Antes de encerrarmos essa pequena digressão em torno do palpitante tema do Apocalipse, recordamos que Daniel aferiu em suas visões exatamente o que João veio confirmar. Por exemplo, no capítulo 12, versículos 2 e 3 de seu livro podemos ler: “Muitos dos que dormem no pó da terra ressuscitarão, uns para a vida eterna, e outros para vergonha e desprezo eterno. Os que forem sábios, pois, resplandecerão como o fulgor do firmamento; e os que converterem a muitos para a justiça, como as estrelas sempre e eternamente”. Palavras que parecem retiradas da boca de João. Alguns dos símbolos utilizados no Apocalipse repetem-se em ambas os livros e são devidamente explicados nos relatos de Daniel. Curiosamente, a obra mediúnica Universo e Vida, de Hernani T. Sant’Anna, ditada pelo espírito Áureo e publicada pela FEB, afere-nos que Daniel é a prévia encarnação do mesmo João Evangelista. Informação que nos parece coerente pela semelhança das visões e até mesmo dos termos utilizados por Daniel e João. E como já nos anunciaram muitas vozes do Além, João Evangelista voltaria mais tarde, na Idade Média, como Francisco de Assis. Fechando o circuito dessas curiosas informações, ressalta-se o fato de que Daniel permaneceu na cova dos leões sem ser por eles devorado, demonstrando a mesma “amizade” pelas feras que caracterizou o doce Poverello de Assis.
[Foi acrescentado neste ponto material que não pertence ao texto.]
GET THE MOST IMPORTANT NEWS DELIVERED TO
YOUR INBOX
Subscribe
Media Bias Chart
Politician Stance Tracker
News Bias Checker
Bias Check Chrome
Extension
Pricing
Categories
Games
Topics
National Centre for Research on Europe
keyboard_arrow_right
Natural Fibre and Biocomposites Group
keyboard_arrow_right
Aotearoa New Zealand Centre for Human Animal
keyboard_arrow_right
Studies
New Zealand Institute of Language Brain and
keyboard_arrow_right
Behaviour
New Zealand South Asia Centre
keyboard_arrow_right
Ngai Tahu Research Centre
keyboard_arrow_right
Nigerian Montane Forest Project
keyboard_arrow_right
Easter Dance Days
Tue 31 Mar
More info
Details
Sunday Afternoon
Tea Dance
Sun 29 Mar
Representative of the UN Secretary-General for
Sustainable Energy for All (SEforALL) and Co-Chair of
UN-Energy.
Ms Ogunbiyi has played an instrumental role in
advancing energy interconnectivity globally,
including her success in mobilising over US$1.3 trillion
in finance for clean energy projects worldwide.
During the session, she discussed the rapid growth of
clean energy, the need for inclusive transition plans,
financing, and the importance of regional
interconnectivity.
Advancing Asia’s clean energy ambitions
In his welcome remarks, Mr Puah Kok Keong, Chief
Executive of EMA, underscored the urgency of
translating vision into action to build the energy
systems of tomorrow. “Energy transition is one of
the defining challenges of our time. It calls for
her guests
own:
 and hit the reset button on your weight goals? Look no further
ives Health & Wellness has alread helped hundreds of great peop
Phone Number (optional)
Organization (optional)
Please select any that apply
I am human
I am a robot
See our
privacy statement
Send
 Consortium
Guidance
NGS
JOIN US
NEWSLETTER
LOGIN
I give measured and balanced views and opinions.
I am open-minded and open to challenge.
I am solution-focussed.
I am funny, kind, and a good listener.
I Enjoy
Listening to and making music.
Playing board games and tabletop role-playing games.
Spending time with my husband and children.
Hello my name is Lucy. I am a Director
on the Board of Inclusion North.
Belo Horizonte, 15 de abril de 2012

Gilson Freire

Nota: agradeço a Rosane Fiuza pelo seu excelente trabalho de revisão ortográfica deste texto.

REFERÊNCIAS BIBLIOGRÁFICAS

1-     KARDEC, Allan. A Gênese. 17ª ed. Rio de Janeiro: Federação Espírita Brasileira, 1975.

2-     UBALDI, Pietro, Profecias, 3ª ed. Campos dos Goytacazes: FUNDÁPU, 1982.

3-     UBALDI, Pietro, Deus e Universo, 3ª ed. Campos dos Goytacazes: FUNDÁPU, 1987.

4-     UBALDI, Pietro, O Sistema, 2ª ed. Campos dos Goytacazes: FUNDÁPU, 1984.

5-     UBALDI, Pietro, Cristo, 2ª ed. Campos dos Goytacazes: FUNDÁPU, 1985.

6-     UBALDI, Pietro, Comentários, 1ª ed. Campos dos Goytacazes: FUNDÁPU, 1985.

7-     XAVIER, F C /Emmanuel, Renúncia, 30ª edição, 1ª parte, capítulo 1, página 13. Rio de Janeiro: FEB, 2002.

8-     XAVIER, FC/André Luiz, Entre a Terra e o Céu, 7ª edição, capítulo 33, página 213. Rio de Janeiro: FEB, 1980.

9-     A BÍBLIA. Tradução de João Ferreira de Almeida. Rio de Janeiro: Imprensa Bíblica Brasileira, 1997.